> Work request:
Check every line of the data for the string "media" and copy the ones that have it.
——
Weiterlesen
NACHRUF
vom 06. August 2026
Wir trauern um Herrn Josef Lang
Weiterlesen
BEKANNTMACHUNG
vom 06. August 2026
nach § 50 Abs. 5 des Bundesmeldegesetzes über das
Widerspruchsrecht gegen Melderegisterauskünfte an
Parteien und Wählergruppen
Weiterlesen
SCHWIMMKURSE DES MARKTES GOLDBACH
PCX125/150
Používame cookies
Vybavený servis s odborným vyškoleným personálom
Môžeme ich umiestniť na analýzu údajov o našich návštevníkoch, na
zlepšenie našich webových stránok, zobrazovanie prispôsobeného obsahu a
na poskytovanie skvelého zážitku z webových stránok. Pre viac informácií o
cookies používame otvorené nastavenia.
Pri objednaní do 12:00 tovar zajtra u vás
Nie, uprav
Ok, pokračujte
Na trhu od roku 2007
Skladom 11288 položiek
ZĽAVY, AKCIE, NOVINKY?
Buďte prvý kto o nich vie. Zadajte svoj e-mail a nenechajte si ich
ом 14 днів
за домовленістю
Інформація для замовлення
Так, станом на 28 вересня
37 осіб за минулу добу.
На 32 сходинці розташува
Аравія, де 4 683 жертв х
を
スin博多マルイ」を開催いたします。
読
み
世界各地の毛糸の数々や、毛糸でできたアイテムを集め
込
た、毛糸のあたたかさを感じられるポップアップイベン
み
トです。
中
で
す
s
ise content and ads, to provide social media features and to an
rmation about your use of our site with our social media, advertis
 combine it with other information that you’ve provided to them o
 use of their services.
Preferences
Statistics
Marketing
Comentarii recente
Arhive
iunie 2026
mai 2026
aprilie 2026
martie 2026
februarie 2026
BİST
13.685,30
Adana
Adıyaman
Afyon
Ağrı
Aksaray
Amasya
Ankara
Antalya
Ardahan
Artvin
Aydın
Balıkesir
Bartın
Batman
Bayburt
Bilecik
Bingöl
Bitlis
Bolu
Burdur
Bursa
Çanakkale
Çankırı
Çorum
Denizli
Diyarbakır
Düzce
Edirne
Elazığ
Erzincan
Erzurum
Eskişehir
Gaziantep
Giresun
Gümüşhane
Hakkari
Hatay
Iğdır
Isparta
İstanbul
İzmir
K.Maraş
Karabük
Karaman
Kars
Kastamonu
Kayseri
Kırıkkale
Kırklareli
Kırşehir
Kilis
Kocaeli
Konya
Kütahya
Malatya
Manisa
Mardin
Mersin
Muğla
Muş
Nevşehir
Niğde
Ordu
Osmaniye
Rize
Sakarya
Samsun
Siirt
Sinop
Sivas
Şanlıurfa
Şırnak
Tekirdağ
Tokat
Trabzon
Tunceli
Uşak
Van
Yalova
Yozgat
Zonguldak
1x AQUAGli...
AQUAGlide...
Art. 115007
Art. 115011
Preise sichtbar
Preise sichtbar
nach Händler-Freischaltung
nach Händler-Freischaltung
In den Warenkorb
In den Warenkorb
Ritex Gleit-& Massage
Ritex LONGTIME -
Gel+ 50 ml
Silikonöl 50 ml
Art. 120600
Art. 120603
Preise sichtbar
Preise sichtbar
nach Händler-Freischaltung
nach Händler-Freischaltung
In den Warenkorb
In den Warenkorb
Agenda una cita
——
> Answer to the exercise:
ise content and ads, to provide social media features and to an
rmation about your use of our site with our social media, advertis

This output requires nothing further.